ロッキンとサマソニ「マスク外そう」宣言も、足並み揃わぬ音楽業界
#音楽 #ROCK IN JAPAN FESTIVAL #SUMMER SONIC
7月13日、この夏に開催される音楽フェス『ROCK IN JAPAN FESTIVAL(ロッキン)』と『SUMMER SONIC(サマソニ)』の各事務局が、共同でマスク着用に関するガイドラインを発表した。
その内容は、「マスクを外せるところではマスクを外そう」というもので、<熱中症の発症を抑え、コロナ感染のリスクも抑え、無事にフェスを成功させたいと思います>としている。
新型コロナウイルス感染拡大を受けて、音楽業界では2020年春頃から、鑑賞時の観客のマスク着用や“声出し禁止”が一般的となっている。そんななか、日本を代表する2つの夏フェスが「マスクを外せるところではマスクを外そう」という指針を打ち出すことで、音楽業界が“コロナ前”に戻るための道筋を示すことになる。
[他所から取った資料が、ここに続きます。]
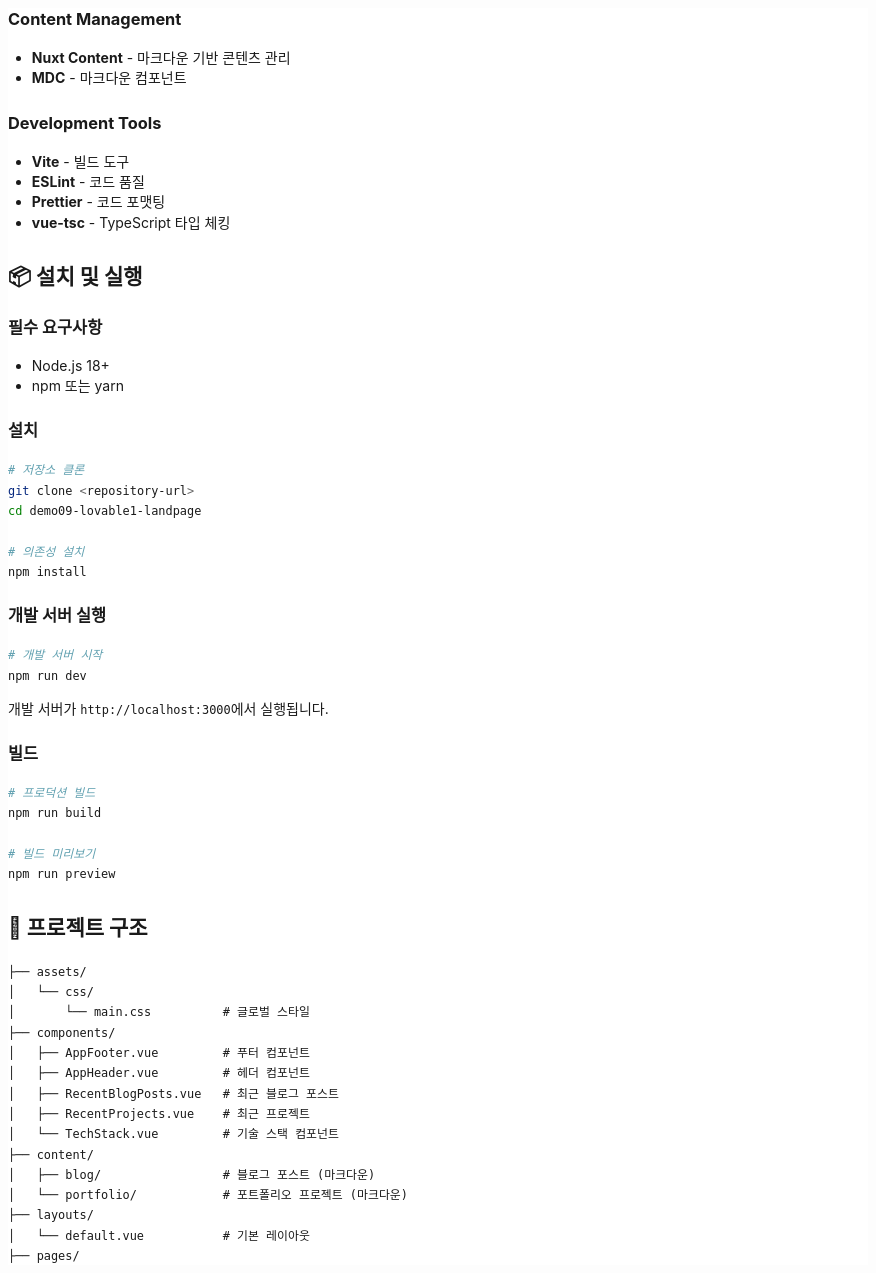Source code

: ### Content Management
- **Nuxt Content** - 마크다운 기반 콘텐츠 관리
- **MDC** - 마크다운 컴포넌트

### Development Tools
- **Vite** - 빌드 도구
- **ESLint** - 코드 품질
- **Prettier** - 코드 포맷팅
- **vue-tsc** - TypeScript 타입 체킹

## 📦 설치 및 실행

### 필수 요구사항
- Node.js 18+ 
- npm 또는 yarn

### 설치

```bash
# 저장소 클론
git clone <repository-url>
cd demo09-lovable1-landpage

# 의존성 설치
npm install
```

### 개발 서버 실행

```bash
# 개발 서버 시작
npm run dev
```

개발 서버가 `http://localhost:3000`에서 실행됩니다.

### 빌드

```bash
# 프로덕션 빌드
npm run build

# 빌드 미리보기
npm run preview
```

## 📁 프로젝트 구조

```
├── assets/
│   └── css/
│       └── main.css          # 글로벌 스타일
├── components/
│   ├── AppFooter.vue         # 푸터 컴포넌트
│   ├── AppHeader.vue         # 헤더 컴포넌트
│   ├── RecentBlogPosts.vue   # 최근 블로그 포스트
│   ├── RecentProjects.vue    # 최근 프로젝트
│   └── TechStack.vue         # 기술 스택 컴포넌트
├── content/
│   ├── blog/                 # 블로그 포스트 (마크다운)
│   └── portfolio/            # 포트폴리오 프로젝트 (마크다운)
├── layouts/
│   └── default.vue           # 기본 레이아웃
├── pages/
```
「すでに一部のプロレス興業やJリーグの試合では、段階的ながらも観客の声出しが解禁されつつあります。これまでは“脱コロナ”にそこまで積極的ではなかった音楽業界ですが、今回の夏フェスでの“新しいマスクルール”は、大きな一歩になりうるでしょう」(レコード会社関係者)
しかし音楽業界には、簡単に“脱コロナ”に向けて動き出せない事情もある。
「コロナ感染が広まり始めた頃、いくつかのライブ会場でクラスターが発生して、アーティストや運営サイドがバッシングを受けた過去があります。そういったリスクがあるため、なかなか踏み出せないんですよね。でも、複数のアーティストが出演する夏フェスなら、特定のアーティストがバッシングの対象になることもないし、炎天下の野外フェスとなれば“熱中症予防”という大義名分のもとに、“脱マスク”を実現できる。ある種、2つの夏フェスが“脱マスクのための実験台”になるとの見方もできますが、音楽業界全体が前に進んでいくには、こういった形で試みていくのはベストでしょう」(同)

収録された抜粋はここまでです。